So for index deployment to optimize you want the following indexes created, or otherwise specified with the equivalent @CompoundIndexes
annotation on your class:
db.collection.ensureIndex({
"timestamp": 1, "userId": 1
})
db.collection.ensureIndex({
"timestamp": 1, "applicationName": 1, "country": 1
})
That comes from your comments for intended usage, so 2 indexes are required in total.

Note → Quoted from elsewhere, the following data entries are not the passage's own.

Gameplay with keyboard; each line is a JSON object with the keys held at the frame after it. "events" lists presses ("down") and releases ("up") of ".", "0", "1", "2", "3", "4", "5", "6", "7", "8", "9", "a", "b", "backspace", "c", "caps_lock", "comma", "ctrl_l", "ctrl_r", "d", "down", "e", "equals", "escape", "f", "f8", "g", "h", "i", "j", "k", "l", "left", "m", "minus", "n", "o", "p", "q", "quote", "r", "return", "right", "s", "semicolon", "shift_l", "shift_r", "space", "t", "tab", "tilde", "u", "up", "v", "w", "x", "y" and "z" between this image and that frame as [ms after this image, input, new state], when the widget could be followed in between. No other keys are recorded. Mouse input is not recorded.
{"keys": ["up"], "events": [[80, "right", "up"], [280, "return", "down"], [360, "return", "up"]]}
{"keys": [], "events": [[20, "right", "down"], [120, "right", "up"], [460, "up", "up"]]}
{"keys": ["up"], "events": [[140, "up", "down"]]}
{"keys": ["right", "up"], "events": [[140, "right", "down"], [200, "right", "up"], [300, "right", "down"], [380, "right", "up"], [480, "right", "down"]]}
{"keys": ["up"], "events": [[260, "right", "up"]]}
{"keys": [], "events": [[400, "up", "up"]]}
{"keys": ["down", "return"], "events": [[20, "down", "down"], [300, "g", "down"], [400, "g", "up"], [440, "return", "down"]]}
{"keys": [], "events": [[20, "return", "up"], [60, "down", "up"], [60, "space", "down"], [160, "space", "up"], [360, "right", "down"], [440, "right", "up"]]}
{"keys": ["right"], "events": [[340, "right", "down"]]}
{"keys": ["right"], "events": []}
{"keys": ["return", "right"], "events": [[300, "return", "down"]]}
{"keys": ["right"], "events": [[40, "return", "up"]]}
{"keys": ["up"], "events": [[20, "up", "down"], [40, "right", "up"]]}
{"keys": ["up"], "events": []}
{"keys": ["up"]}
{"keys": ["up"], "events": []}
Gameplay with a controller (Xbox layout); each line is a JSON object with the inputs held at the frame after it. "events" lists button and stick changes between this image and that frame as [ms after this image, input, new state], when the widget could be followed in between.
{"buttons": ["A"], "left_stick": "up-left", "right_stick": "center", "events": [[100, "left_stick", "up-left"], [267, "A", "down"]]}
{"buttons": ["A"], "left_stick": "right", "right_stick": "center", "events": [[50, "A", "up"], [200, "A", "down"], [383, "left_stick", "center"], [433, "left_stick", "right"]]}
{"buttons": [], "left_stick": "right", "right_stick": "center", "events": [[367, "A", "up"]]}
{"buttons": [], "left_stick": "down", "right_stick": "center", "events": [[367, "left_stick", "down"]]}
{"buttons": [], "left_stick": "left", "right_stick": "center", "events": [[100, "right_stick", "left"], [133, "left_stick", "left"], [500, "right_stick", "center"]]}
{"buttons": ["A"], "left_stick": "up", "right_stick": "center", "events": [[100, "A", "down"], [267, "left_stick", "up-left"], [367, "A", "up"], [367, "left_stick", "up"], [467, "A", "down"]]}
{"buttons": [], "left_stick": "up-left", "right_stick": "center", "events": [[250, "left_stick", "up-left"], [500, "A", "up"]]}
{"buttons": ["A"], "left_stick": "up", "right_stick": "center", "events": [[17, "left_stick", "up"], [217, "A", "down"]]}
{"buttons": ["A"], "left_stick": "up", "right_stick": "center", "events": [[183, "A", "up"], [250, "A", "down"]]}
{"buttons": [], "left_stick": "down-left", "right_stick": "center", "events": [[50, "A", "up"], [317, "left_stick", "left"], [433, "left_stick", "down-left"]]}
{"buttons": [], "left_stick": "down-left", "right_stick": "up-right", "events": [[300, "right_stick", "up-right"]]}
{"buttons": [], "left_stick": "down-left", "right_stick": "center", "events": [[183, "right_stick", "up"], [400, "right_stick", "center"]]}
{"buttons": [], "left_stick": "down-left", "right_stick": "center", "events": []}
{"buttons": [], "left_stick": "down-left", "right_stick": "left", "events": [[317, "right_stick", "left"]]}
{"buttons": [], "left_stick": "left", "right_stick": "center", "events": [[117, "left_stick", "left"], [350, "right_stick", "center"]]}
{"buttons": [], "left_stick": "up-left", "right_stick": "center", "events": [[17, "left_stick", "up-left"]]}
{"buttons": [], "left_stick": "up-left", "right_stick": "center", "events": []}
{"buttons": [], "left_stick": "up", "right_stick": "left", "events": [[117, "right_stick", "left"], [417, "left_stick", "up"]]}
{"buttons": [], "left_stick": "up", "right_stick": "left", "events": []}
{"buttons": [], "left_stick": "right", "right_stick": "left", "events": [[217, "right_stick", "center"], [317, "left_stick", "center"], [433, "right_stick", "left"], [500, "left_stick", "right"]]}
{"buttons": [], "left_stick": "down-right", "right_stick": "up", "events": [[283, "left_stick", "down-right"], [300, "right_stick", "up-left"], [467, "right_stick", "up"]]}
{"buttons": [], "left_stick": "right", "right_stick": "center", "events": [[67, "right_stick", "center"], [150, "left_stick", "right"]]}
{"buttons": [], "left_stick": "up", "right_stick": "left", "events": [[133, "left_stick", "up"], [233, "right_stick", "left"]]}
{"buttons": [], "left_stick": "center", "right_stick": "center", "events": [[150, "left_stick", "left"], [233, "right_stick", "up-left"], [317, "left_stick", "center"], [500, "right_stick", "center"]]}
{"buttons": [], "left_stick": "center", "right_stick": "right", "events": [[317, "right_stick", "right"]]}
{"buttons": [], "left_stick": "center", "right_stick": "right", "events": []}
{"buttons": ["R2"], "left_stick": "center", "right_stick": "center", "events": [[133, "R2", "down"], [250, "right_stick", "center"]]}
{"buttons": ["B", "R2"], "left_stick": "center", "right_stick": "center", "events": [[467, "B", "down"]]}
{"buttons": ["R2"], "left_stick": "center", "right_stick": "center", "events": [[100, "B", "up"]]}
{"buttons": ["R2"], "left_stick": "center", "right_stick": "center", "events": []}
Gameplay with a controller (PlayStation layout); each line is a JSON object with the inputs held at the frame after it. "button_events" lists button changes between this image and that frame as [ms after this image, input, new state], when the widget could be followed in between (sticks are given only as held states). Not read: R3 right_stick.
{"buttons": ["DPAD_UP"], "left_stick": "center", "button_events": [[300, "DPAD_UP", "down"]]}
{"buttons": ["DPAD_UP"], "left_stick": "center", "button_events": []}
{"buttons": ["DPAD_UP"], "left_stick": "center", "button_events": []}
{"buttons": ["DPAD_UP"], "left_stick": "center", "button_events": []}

Also to mention that you want your "timestamp" values to be BSON Dates, in that way you get the date aggregation operators that are important to your actual queries. Just using the shell JavaScript form here for general reference:
db.collection.aggregate([
// Using the index that was created
{ "$match": {
"timestamp": {
"$gte": new Date("2014-04-01"), "$lt": new Date("2014-05-01")
},
"userId": { "$gte": "lowervalue", "$lte: "uppervalue" }
}},
// Grouping Data
{ "$group": {
"_id": {
"y": { "$year": "$timestamp" },
"m": { "$month": "$timestamp" },
"d": { "$day": "$timestamp" }
},
"someField": { "$sum": "$someField" },
"otherField": { "$avg": "$otherField" }
}}
])
So it is the "date aggregation operators" that allow you to split that BSON date into the components that you want (in this case day) so that all the timestamp values contained within those boundaries are subject to the other aggregation operations on the other fields that you have.
Please note that the indexes can only ever be used in the initial $match
stage of the aggregation pipeline, so this is importantly where you select your data and reduce your working set. But if you do things this way then you will be getting the maximum performance possible from your data.
For further gains, consider "pre-aggregating" information in other collections, based on periodically running the base forms of aggregation over the raw "log" data that you have.